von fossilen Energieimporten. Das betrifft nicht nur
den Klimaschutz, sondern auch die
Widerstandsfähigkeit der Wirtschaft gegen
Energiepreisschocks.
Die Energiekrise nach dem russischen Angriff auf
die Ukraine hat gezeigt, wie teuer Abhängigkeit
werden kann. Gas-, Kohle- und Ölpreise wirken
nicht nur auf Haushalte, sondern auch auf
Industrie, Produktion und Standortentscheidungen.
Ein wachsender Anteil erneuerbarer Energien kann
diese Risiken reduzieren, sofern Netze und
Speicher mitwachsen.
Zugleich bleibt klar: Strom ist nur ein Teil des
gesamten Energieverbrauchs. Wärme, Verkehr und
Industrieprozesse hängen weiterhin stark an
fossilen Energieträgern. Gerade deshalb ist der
# # #
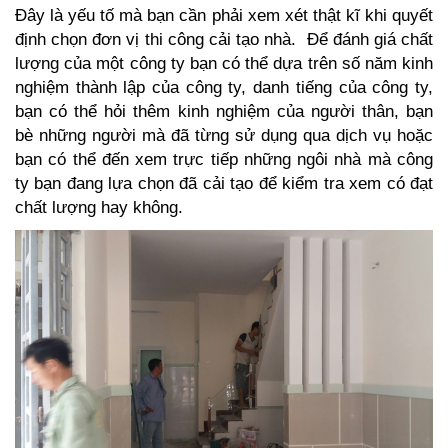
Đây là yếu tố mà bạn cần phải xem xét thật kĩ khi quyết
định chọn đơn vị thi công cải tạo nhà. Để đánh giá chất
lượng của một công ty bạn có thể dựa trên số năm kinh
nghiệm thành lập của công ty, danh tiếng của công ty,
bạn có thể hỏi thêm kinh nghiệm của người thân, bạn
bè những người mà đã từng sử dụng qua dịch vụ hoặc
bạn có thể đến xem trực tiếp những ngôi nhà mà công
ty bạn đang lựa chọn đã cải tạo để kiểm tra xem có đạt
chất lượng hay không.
# # #
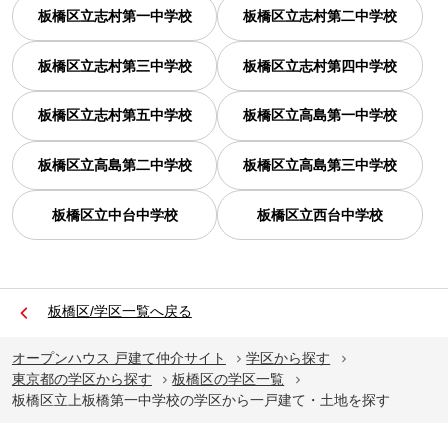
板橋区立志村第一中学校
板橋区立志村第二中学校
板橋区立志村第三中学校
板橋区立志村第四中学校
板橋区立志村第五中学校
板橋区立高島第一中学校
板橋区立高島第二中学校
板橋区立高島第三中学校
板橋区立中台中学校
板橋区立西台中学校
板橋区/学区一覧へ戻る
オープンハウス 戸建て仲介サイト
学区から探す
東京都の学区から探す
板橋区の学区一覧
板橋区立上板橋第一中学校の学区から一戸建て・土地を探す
# # #
§ WORK ITEM
From the line that has "Speicher mitwachsen." through the line that has "fossilen Energieträgern. Gerade", copy every line exactly as it appears above, and leave out all others.

§ COMPLETED TASK
Speicher mitwachsen.
Zugleich bleibt klar: Strom ist nur ein Teil des
gesamten Energieverbrauchs. Wärme, Verkehr und
Industrieprozesse hängen weiterhin stark an
fossilen Energieträgern. Gerade deshalb ist der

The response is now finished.